There are five drawers in the item of furniture and thousands of photos in the form of prints, negatives and positives. In some cases I’m taking negatives to the print shop to get proof sheets made so I can select images to have printed. In addition to regular family snapshots I’ve found some photos I took as part of my art practice in the 80s, which has been an added and pleasant bonus bec I thought all of these images had – apart from some which I’d scanned 15 years ago – lost inextricably.

Because such losses are a recurring source of sadness I resolved to put together a captioned album for my family in Japan. Despite having spent several weeks doing the sorting and selection necessary for the project, further time will be required to finish it. I have from several years ago (I think this was done in 2019) bought albums, spare leaves, and sticky corners, so all that is necessary to get the job done. As with anything worthwhile time is needed to get it right, and I promise to set up my dysfunctional laptop on my studio table so I can go through the photos one by one and write the captions in an accessible spot.

The difficulty inherent in this task is married to the motivation, on the one hand reliving the feelings the photos inspires is a source of irritation, but for the same reason I feel pain I am also compelled to complete the job.

Apart from the photo album I plan to make I will also get my framer to create a special album for the press cuttings that have been collected over the past 100 years, my grandmother Bea Dean (nee Kewish) made a little envelope to be full of clippings from newspapers and I plan to do a proper job. It’s going to be about 16 pages and will also include snapshots in black and white that mum handed down. I think that with experience I’ve garnered over the years – I worked in publishing in one form of another from 1985 to 2009 – I am uniquely placed to finish this project.

The clipping album will be something I can send around to family members to spend time with, we’re all over the place now in Queensland, Western Australia, Victoria, NSW. They can then send the album back to me, it’ll actually be more like a book with pages that you can turn. The feature of this item will be that the text is in the form of newspaper cuttings that Bea collected as well as some others that came from different family members. My great-grandfather Robert James Kewish is notable in this regard as he was a journalist and so there are some longer articles written about him. Where for most people a death will be marked by a notice in the paper paid for by a wife or son, in his case there is a whole article chronicling his life.

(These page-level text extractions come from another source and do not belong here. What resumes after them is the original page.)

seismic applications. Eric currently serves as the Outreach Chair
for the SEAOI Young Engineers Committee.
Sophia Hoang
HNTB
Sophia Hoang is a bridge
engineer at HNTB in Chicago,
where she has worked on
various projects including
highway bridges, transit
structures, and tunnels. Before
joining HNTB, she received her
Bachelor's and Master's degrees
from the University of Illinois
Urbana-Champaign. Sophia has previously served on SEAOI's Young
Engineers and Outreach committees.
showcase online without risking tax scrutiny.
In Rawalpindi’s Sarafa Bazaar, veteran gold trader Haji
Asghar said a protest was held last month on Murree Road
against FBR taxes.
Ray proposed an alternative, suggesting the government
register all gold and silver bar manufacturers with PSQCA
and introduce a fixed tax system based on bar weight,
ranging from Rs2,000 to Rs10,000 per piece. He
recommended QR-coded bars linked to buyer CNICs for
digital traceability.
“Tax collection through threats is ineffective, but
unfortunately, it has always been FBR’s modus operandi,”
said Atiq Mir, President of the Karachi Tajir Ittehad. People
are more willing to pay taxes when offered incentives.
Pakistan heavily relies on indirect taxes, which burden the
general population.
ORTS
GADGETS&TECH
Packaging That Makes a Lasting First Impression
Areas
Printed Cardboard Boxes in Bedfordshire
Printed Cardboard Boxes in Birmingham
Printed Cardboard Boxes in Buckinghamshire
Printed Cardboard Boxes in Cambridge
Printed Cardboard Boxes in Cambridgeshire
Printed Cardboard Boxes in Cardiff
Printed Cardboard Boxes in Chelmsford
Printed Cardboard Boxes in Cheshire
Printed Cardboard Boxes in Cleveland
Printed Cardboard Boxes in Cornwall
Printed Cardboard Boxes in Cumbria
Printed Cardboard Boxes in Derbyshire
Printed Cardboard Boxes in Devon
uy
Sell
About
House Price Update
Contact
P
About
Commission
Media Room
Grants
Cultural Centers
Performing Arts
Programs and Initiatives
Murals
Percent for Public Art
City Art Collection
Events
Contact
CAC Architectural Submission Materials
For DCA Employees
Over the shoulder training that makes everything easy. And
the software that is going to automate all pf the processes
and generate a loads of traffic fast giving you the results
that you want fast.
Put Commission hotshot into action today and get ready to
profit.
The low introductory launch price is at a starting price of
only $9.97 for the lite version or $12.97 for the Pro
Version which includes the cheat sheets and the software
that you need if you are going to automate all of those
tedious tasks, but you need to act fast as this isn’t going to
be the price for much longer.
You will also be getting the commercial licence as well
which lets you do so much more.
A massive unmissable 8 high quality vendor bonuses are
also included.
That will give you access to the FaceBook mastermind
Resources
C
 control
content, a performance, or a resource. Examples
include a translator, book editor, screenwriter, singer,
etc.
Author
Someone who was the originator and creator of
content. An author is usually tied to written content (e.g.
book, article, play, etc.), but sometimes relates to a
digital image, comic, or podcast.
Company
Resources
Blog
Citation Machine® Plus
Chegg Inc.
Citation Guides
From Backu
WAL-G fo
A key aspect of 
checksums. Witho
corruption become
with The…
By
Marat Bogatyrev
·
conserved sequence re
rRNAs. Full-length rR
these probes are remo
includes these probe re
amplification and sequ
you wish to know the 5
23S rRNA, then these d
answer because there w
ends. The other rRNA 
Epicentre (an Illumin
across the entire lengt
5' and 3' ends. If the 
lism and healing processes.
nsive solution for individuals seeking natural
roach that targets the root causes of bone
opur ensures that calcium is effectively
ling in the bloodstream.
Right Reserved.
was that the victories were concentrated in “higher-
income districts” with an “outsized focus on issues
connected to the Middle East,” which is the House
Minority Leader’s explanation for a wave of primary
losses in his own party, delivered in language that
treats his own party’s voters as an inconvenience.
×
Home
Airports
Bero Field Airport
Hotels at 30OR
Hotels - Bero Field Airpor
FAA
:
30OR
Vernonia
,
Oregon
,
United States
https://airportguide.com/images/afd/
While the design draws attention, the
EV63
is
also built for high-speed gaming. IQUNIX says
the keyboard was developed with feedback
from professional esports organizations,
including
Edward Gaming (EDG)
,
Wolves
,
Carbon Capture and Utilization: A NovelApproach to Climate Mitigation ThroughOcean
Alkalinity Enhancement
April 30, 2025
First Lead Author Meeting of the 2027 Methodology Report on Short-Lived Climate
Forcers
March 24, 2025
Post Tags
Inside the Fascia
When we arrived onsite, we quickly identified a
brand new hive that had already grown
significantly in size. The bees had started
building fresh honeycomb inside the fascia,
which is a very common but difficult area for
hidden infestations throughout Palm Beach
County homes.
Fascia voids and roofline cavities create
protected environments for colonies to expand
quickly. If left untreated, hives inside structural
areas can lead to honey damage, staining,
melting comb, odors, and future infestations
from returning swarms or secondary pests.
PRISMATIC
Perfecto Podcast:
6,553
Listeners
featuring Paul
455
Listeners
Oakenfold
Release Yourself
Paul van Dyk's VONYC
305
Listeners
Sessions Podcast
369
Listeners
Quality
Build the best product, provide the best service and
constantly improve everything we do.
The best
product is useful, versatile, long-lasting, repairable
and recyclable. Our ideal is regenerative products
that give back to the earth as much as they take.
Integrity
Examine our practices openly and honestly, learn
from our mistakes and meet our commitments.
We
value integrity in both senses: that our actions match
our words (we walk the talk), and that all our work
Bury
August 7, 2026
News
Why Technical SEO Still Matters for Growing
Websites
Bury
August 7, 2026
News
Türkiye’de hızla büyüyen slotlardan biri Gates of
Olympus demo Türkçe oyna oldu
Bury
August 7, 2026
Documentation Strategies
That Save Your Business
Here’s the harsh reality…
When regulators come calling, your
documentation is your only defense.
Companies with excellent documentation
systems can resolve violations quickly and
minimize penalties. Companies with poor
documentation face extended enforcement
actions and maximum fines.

I feel privileged to be able to make this thing, it seems like a unique and special object that can be cherished for hundreds of years by generations. 

I only hope it survives. I got some work done on several heirlooms including an 1831 Bible that belonged to someone in the family I’m not sure who, that job cost $5000 but now I have something that I can happily pass onto my children if they want it, or else give to a cousin if they want it. You can never tell what people will want to do with possessions, some might treasure them others might just want the space and so put something up for sale.